RS pisze:Wyjdę pewnie na hejtera, chociaż to nie hejtowanie jest powodem tego wpisu. Trudno...
Dlaczego łańcuch miałby uszkodzić lakier ramy przy kasecie? Nie dało się poprawnie wyregulować przerzutki?
Trytki są dla mnie synonimem prowizorki. Tandetnej do tego.
Nawet w fabrycznych rozwiązaniach bezkrytycznie je stosują uznani producenci (mocowanie szarkfinów, kabli, przewodów liczników itd.). Przeraża mnie nonszalancja, z jaką ludzkość ich używa. Gdzie się podziała potrzeba i umiejętność projektowania rozwiązań dedykowanych, a nie uniwersalnych?
W moich rowerach nie ma i nie będzie ani jednej trytki (z wyjątkiem sytuacji awaryjnych).
Wszystkim trytkom, mówię głośne i stanowcze "raczej nie"!
Tak, opaski to jest bazar tandeta.
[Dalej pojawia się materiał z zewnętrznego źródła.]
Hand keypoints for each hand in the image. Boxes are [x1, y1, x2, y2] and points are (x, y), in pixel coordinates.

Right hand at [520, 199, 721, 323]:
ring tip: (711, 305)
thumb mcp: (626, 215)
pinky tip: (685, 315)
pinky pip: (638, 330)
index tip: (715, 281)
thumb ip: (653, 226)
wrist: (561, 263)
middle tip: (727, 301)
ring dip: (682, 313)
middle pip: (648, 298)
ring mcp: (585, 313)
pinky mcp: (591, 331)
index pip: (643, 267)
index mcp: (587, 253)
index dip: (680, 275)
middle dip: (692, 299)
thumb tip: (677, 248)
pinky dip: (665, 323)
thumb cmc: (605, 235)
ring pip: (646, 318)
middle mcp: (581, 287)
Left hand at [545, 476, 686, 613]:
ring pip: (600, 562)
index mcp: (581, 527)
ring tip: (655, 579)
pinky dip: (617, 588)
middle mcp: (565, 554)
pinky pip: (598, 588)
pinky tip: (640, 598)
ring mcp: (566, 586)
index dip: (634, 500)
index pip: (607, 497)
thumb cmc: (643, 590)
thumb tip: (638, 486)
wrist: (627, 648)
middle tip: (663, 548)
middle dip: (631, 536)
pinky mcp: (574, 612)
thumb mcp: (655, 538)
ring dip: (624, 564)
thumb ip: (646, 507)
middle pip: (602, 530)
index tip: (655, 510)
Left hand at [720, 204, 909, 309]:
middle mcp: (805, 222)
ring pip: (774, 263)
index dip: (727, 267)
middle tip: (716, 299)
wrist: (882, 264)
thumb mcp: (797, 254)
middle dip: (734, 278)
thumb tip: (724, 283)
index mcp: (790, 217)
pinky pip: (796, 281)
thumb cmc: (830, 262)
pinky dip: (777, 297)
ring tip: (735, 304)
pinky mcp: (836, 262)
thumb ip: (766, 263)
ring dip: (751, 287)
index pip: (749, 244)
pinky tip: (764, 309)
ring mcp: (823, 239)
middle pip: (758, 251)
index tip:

Chodzi tu wyłącznie o ochronę.
Tylko, że idąc tym tropem musiałbym pozbyć się wszystkich. Tak, jest to droga na skróty.
Jak zamocować przewody od kadencji, licznika? Stosować pękające, murszejące gumki?
Fakt, że kiedyś nie było opasek i można było sobie poradzić.
Łańcuch nie powinien otrzeć o ramę. Jedna rama jest tu mocno otarta. Jak to się stało, naprawdę nie wiem.
Przestrzeń pomiędzy łańcuchem a ramą to jakieś niecałe 2 mm w tym przypadku i tak było w tym rowerze, nawet przy starych piastach Exage. Musiałbym zrobić zdjęcia, żeby pokazać.
Słowa krytyki są bardzo ważne, nie chodzi przecież o to żebyśmy tylko sobie słodzili.
Reprymendę od Skoliozy też już dostałem, za mieszanie epok.
No cóż uwzględnię i ją. Wheeler też pójdzie jeszcze na poprawki. Poluję na kilka właściwych części.